All modern TVs are built with closed captioning. It’s easy to turn on, but as each TV is different we’d recommend you reading the instructions! You can also change the size of the closed captions (on normal TV, Amazon Prime, Netflix etc) but again it’s best to read specific instructions for this.


No one wants to struggle when watching television, especially now that we’re spending more time at home. We hope you’ve found this article on the best devices to hear the TV better useful. At ElWell, we want to keep providing you with information so that you can best support your elderly parents. Let us know what you think below, or even better, what topics you’d like us to write about next! Thank you for your support.  
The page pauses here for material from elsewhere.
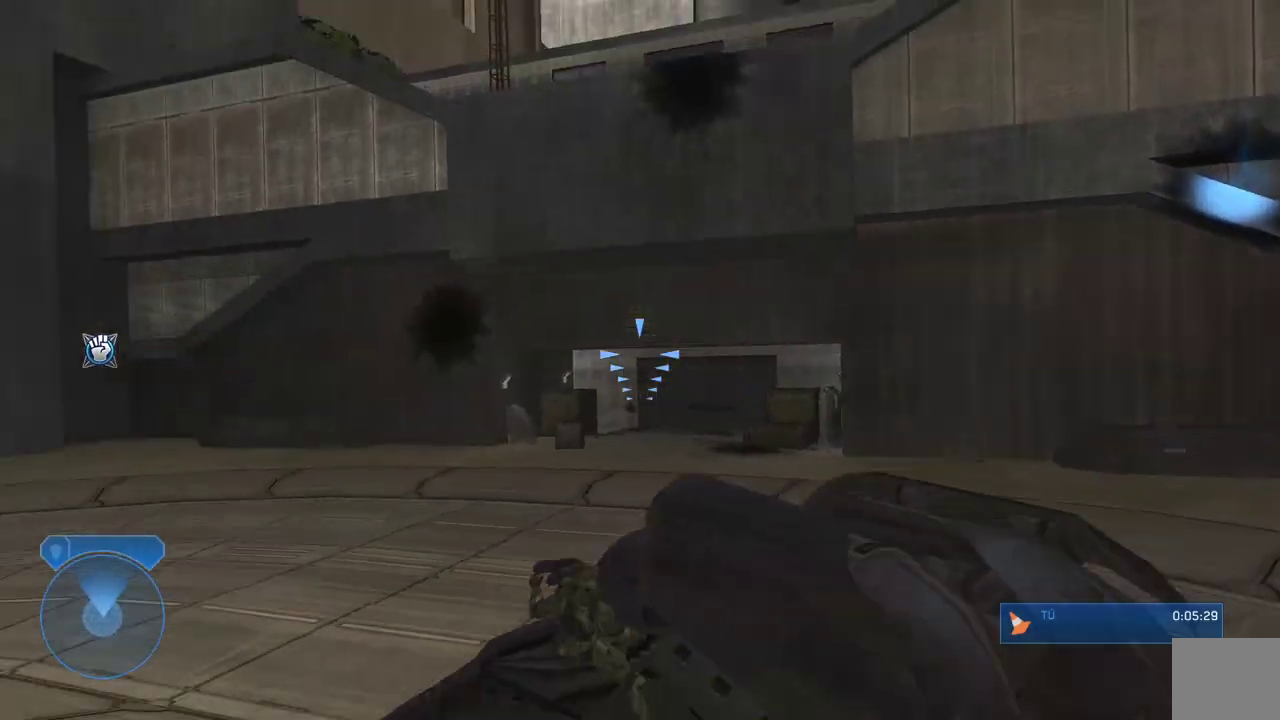
{"buttons": [], "left_stick": "up", "right_stick": "left", "events": [[17, "right_stick", "left"], [50, "left_stick", "up-left"], [483, "left_stick", "up"]]}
What TV listening device solutions are available? My mum refuses to wear a hearing aid and the TV volume is high.

From wireless speakers to headphones and more there are options to suit all ears and preferences.

What’s the best TV listening device for the elderly?

The Sony wireless handy TV speaker pairs with the TV and enhances dialogue (as opposed to all sounds, like a soundbar). It can be moved next to the person who needs it, and they can turn the volume to their preferred level without it affecting the viewing quality for others in the room.